Green power

Mizzou engineer designs greener battery-production method for electric cars.

Xing Yangchuan

Xing "Chad" Yangchuan and his team were awarded $2,215,560 Department of Energy grant to develop an improved method for producing batteries that power electric cars.

Moving people and goods around the United States is a dirty business. Transportation accounts for 27 percent of U.S. greenhouse gas emissions (second only to electricity production), and most of that is from carbon dioxide released by cars and trucks.

In response, the U.S. Department of Energy launched the EV Everywhere challenge in 2012 to spur the country’s electric vehicle industry, cut pollution and reduce reliance on oil.
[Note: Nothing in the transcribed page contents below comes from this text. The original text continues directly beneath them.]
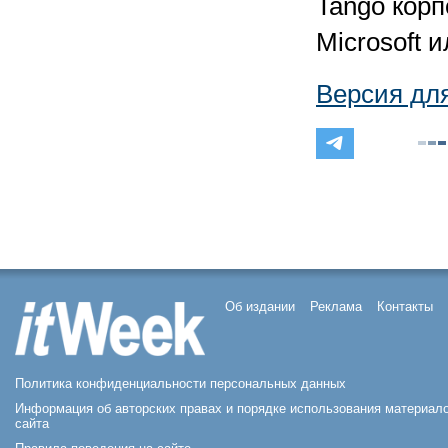
Tango корп
Microsoft 
Версия дл
Об издании
Реклама
Контакты
Политика конфиденциальности персональных данных
Информация об авторских правах и порядке использования материал
сайта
The challenge is to make electric cars as affordable for families in 2022 as gas cars were in 2012.

The University of Missouri is answering that challenge.

Last fall, the energy department awarded MU Engineering Professor Yangchuan “Chad” Xing a three-year, $2.2 million grant to design an improved method for producing materials for lithium-ion batteries — the kind of rechargeable batteries that power electric cars, laptops and smart phones. Mizzou was the only academic institution to receive a grant in materials manufacturing for an electric vehicle project.

The battery barrier

Although electric vehicles are promising, they have limitations. For example, manufacturing lithium-ion batteries is water-intensive.

Lithium ion batteries work by passing electrons between two components — the cathode and anode — that have opposite electric charges. The cathode is positively charged and is typically made of metal oxide. The anode is negatively charged and is typically made of graphite.

Traditionally, manufacturing metal oxide calls for dissolving salt precursors in purified water to create a slurry, which is then converted to metal oxide, filtered and baked at high temperature until dry.

In contrast, Xing’s process uses biomass to dissolve the precursors, which are then burned in a high-temperature flame, producing a dry, useable powder. Eliminating purified water reduces cost and makes the process easier to scale, which drives costs down further, Xing says. What’s more, it’s greener.

“The important point here is not just that it’s cheaper, but water is a big thing these days. [The traditional process] is going to waste millions of tons of water.

Streamlined Work

Xing speaks with precision. You won’t find stacks of clutter on his desk or a wrinkle in his dress shirt or slacks. In college, was completely fascinated by electrochemical energy, including batteries. He saw it as the future — the best way to provide the energy we need while preserving the environment.

He’s been working on battery technology since coming to Mizzou. He knew that, before lithium ion batteries could take off on sufficient scale to meet our transportation needs, they’d have to get better and cheaper.

Meanwhile, he also researched flame-synthesis of materials — burning two different materials to make a third material.

Eventually, the two lines of inquiry converged.

His grant lasts three years, at the end of which he expects to be producing metal oxide powder on a pilot scale at a plant in Joplin, Missouri, owned by EaglePicher Technologies, LLC, a research partner on the grant.

Xing’s five-year goal is to produce a product that is better than the current technology at half the cost.